Work-in-Progress: AI Based Resource and Power Allocation for NOMA Systems

Karakus E. K., Gemici O. F., Hokelek I., Çırpan H. A.

2023 IEEE International Black Sea Conference on Communications and Networking, BlackSeaCom 2023, İstanbul, Turkey, 4 - 07 July 2023, pp.402-407 identifier

  • Publication Type: Conference Paper / Full Text
  • Doi Number: 10.1109/blackseacom58138.2023.10299756
  • City: İstanbul
  • Country: Turkey
  • Page Numbers: pp.402-407
  • Keywords: Genetic Algorithm, Hill Climbing, power optimization, resource allocation, Simulated Annealing
  • Istanbul Technical University Affiliated: Yes


Non-orthogonal multiple access (NOMA) is a promising technology to meet the challenging requirements of 5G services by providing spectral efficient resource utilization. As the number of IoT devices increases significantly, NOMA becomes more important to support the massive machine type communication (mMTC) service, where, a huge amount of devices is simultaneously connected to the network.
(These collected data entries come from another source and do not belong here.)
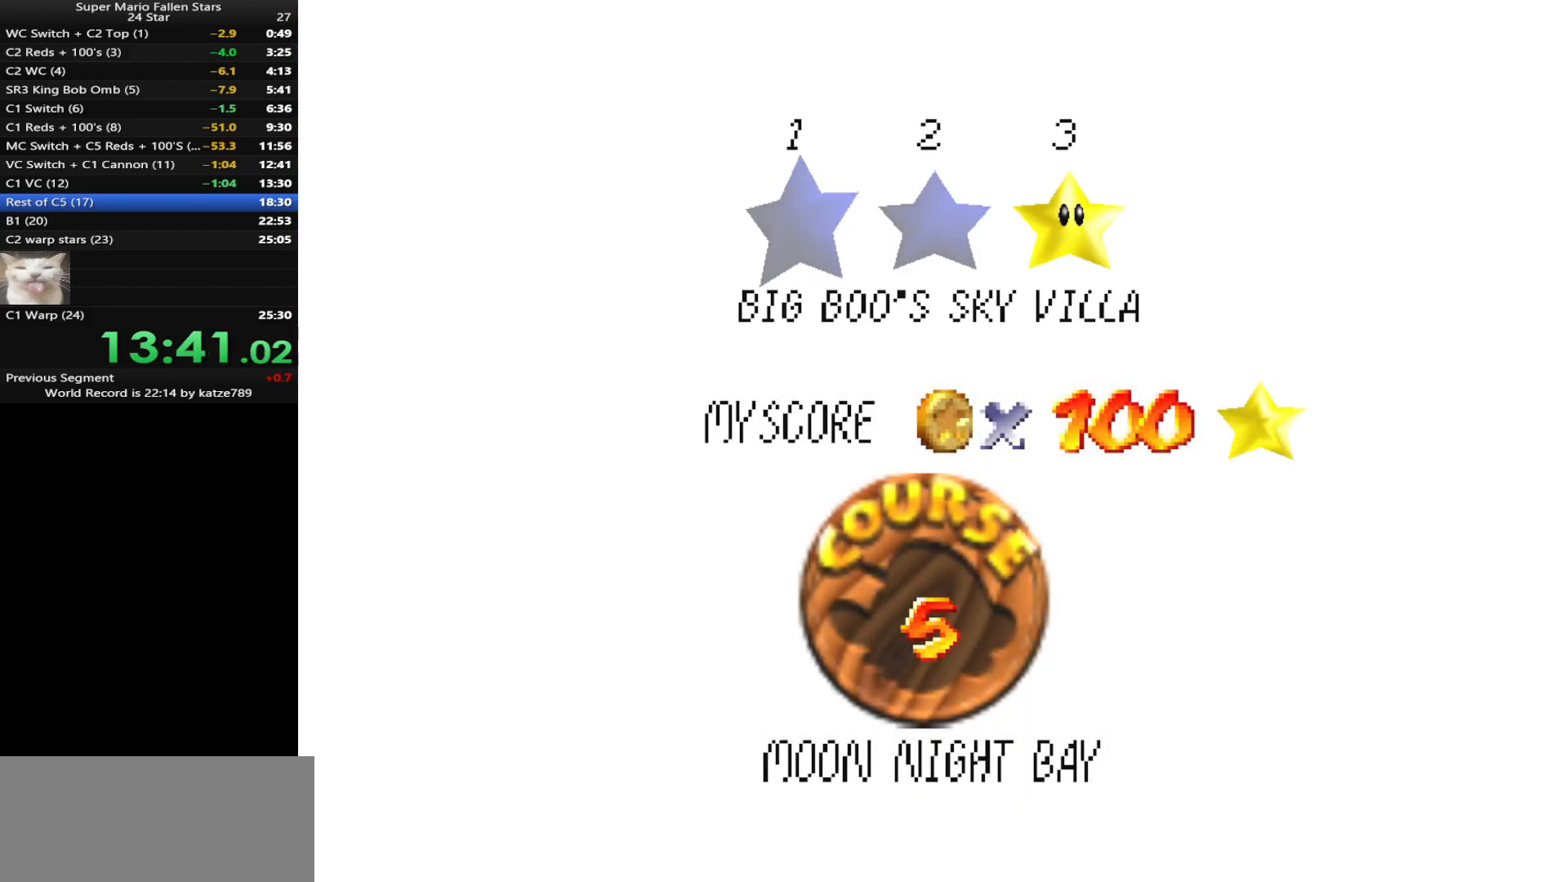
{"buttons": [], "left_stick": "center", "events": [[17, "A", "up"], [100, "A", "down"], [150, "A", "up"], [217, "A", "down"], [317, "A", "up"], [350, "B", "up"]]}
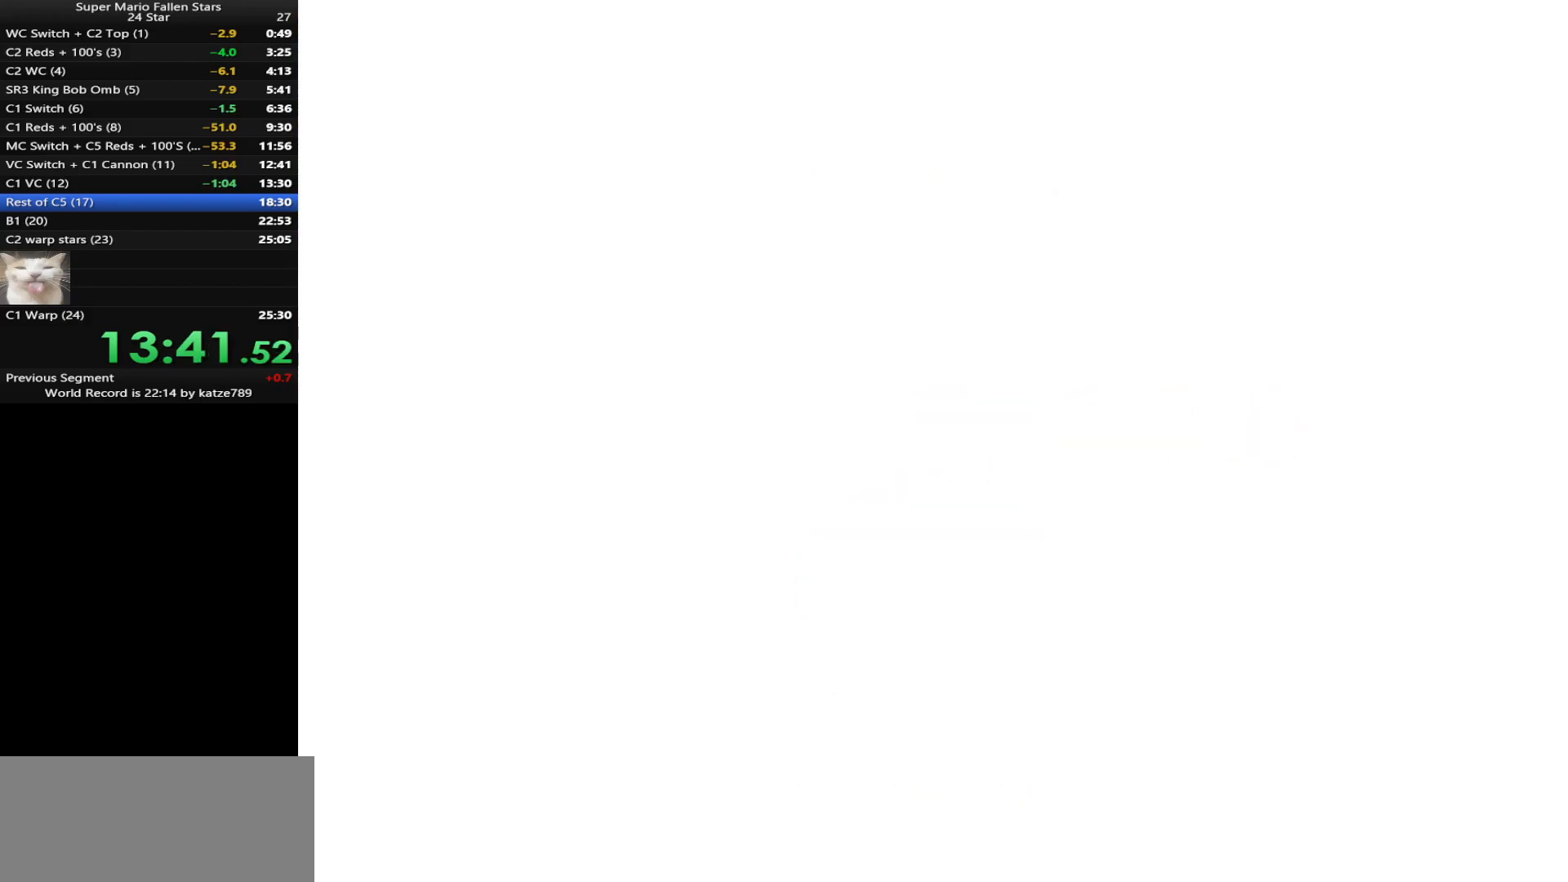
{"buttons": [], "left_stick": "center", "events": []}
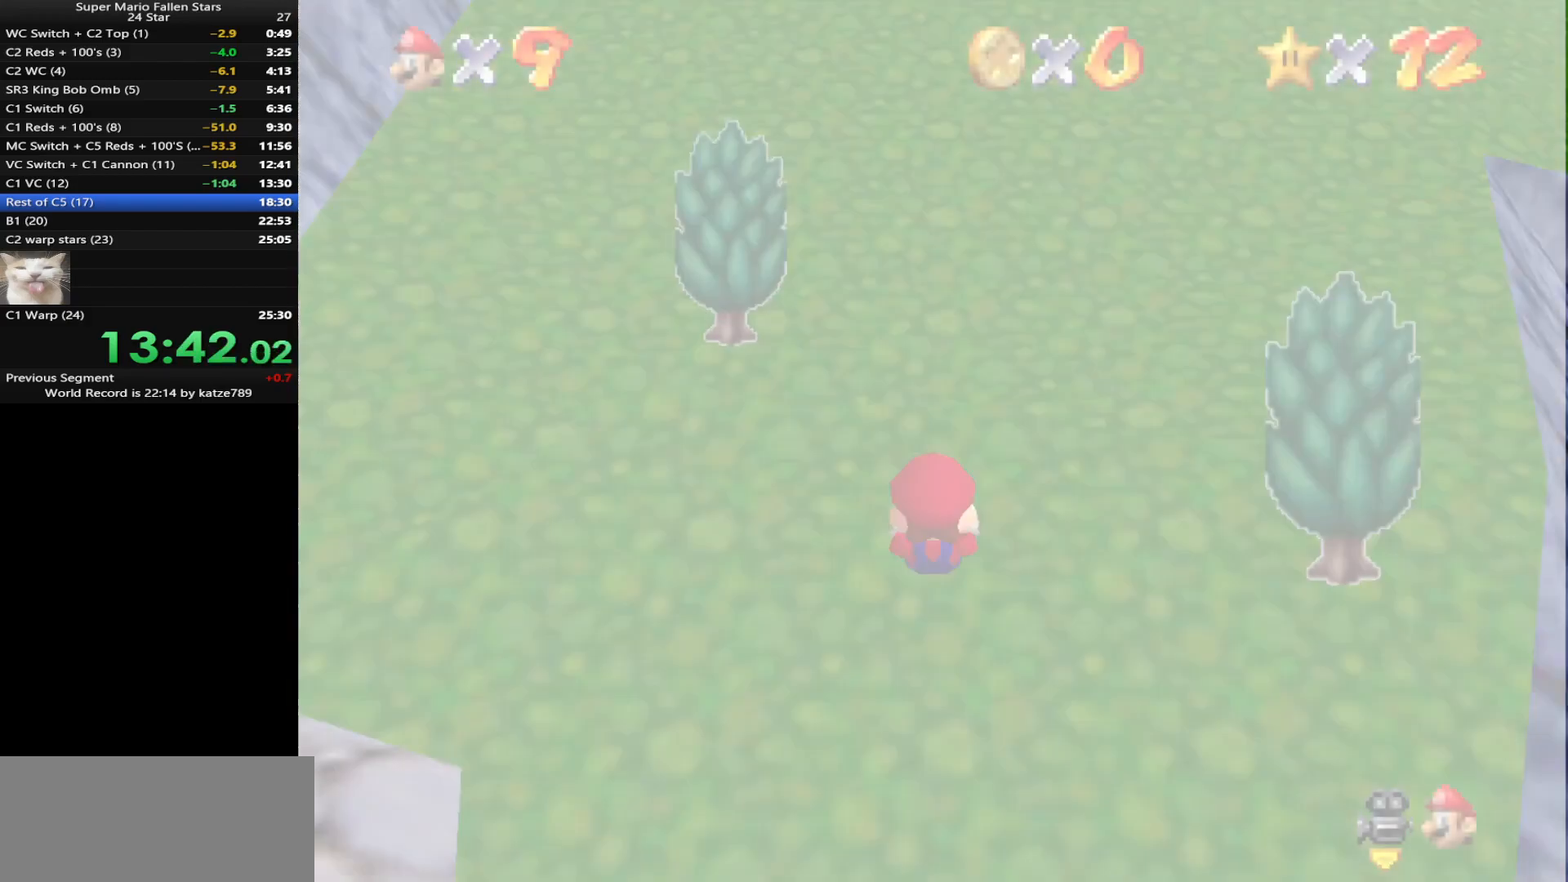
{"buttons": [], "left_stick": "up", "events": [[33, "C_DOWN", "down"], [33, "C_LEFT", "down"], [167, "C_DOWN", "up"], [167, "C_LEFT", "up"], [250, "C_DOWN", "down"], [250, "C_LEFT", "down"], [350, "left_stick", "up"], [383, "C_DOWN", "up"], [383, "C_LEFT", "up"]]}
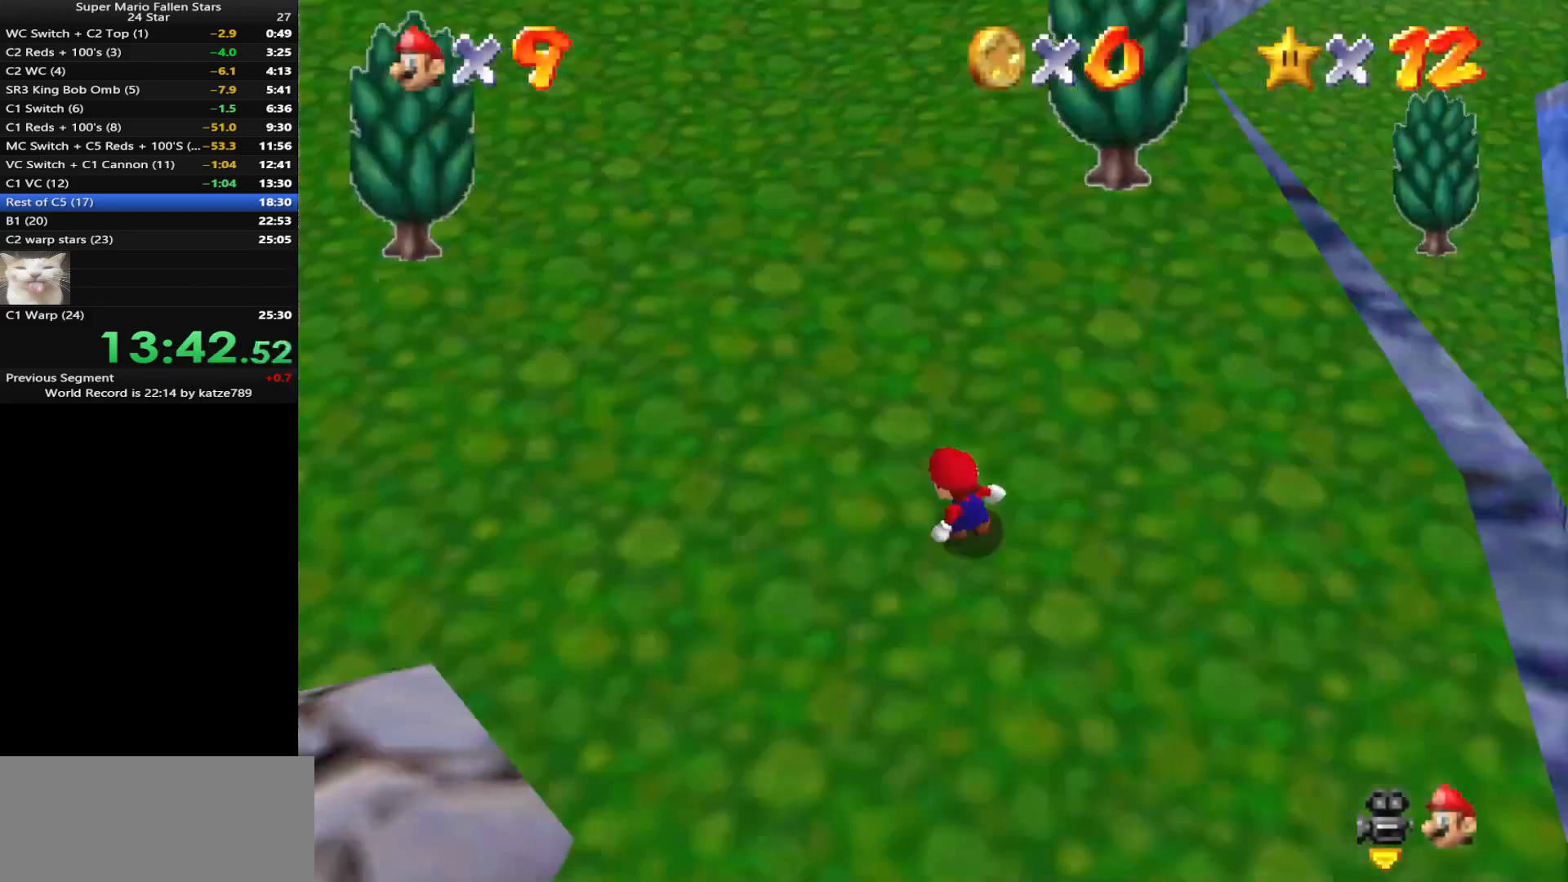
{"buttons": [], "left_stick": "up", "events": []}
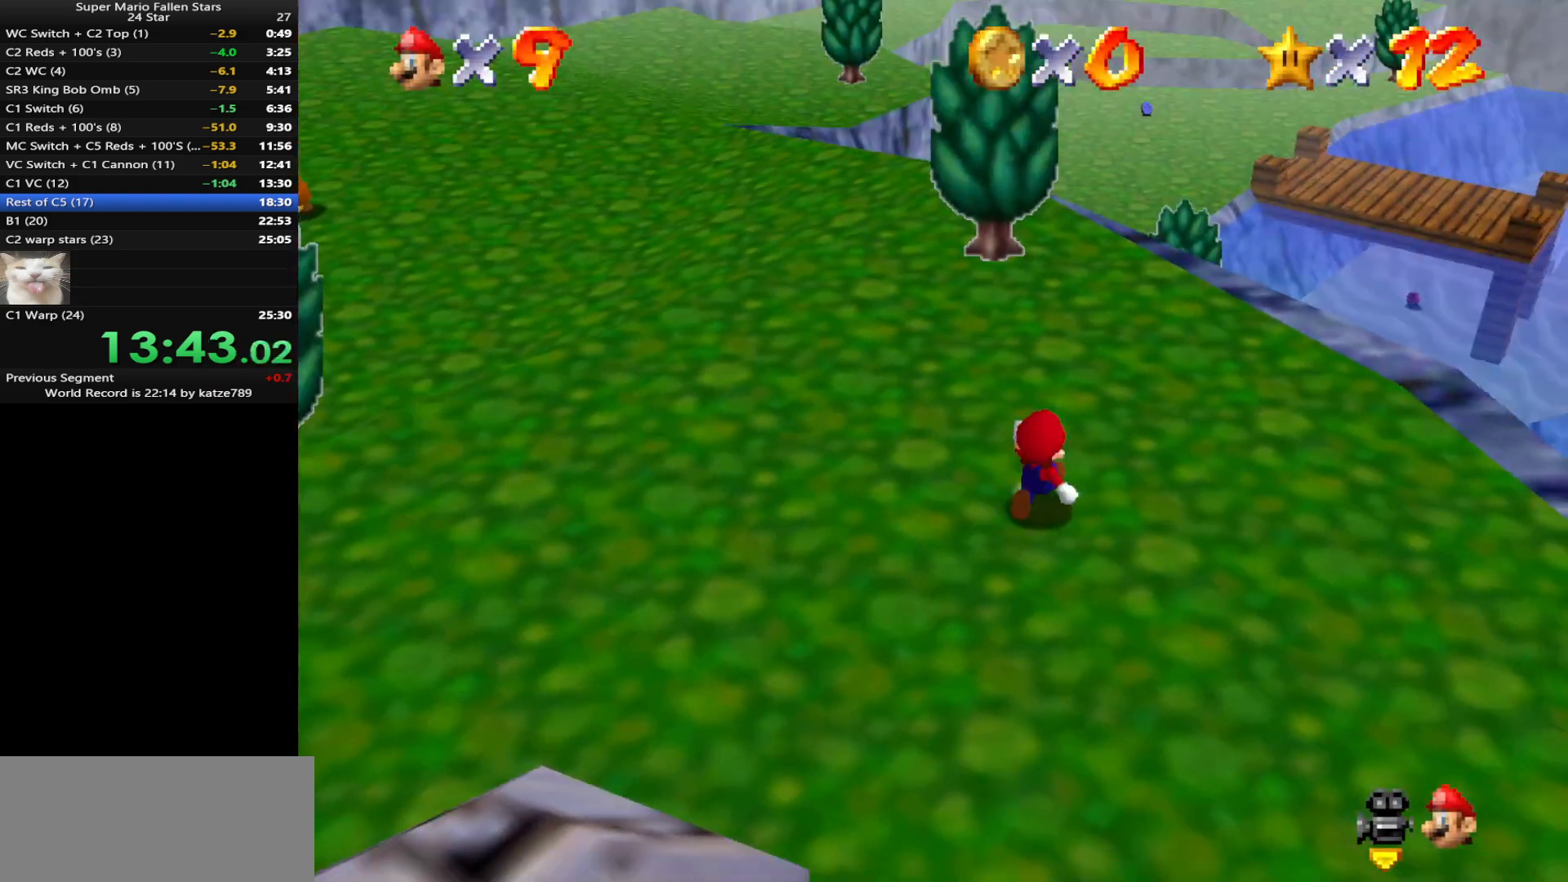
{"buttons": ["A", "B"], "left_stick": "up", "events": [[67, "A", "down"], [483, "B", "down"]]}
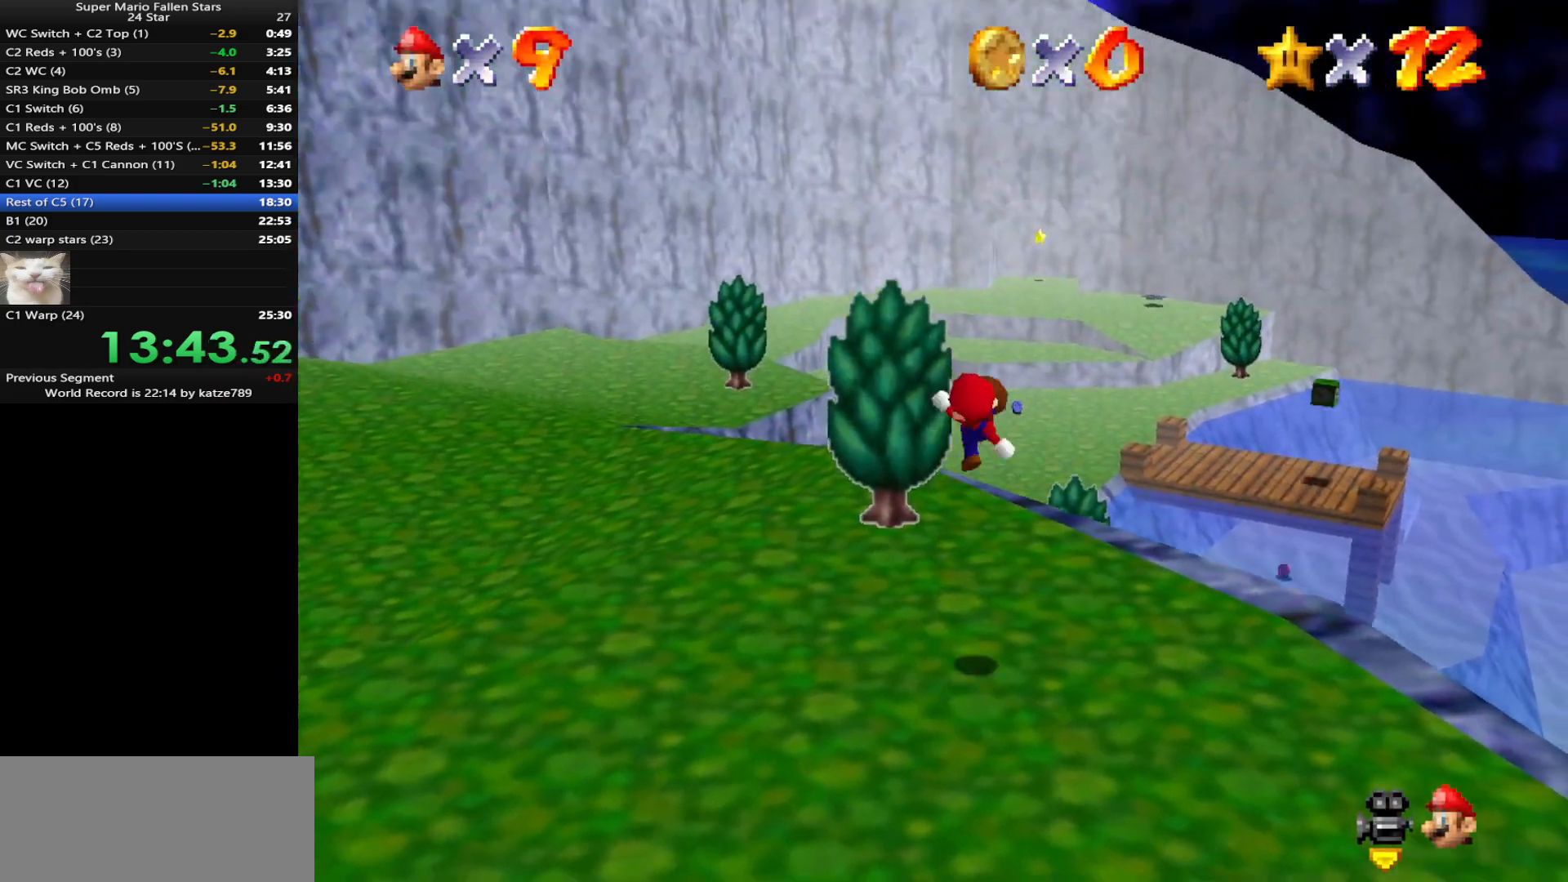
{"buttons": [], "left_stick": "up", "events": [[50, "A", "up"], [50, "B", "up"]]}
In this paper, we develop three different artificial intelligence (AI) based resource and power allocation algorithms, namely Genetic Algorithm (GA), Simulated Annealing (SA), and Hill Climbing (HC), for downlink NOMA systems. In the proposed approach, one of the AI algorithms is used to determine the NOMA user groups along with the frequency resource block for each group. Then, the optimum power allocation is performed to maximize the geometric mean of the user throughputs. The simulation experiments are performed to compare and contrast the performance of these three AI algorithms. The numerical results demonstrate that the GA provides the best results while the HC performs the worst.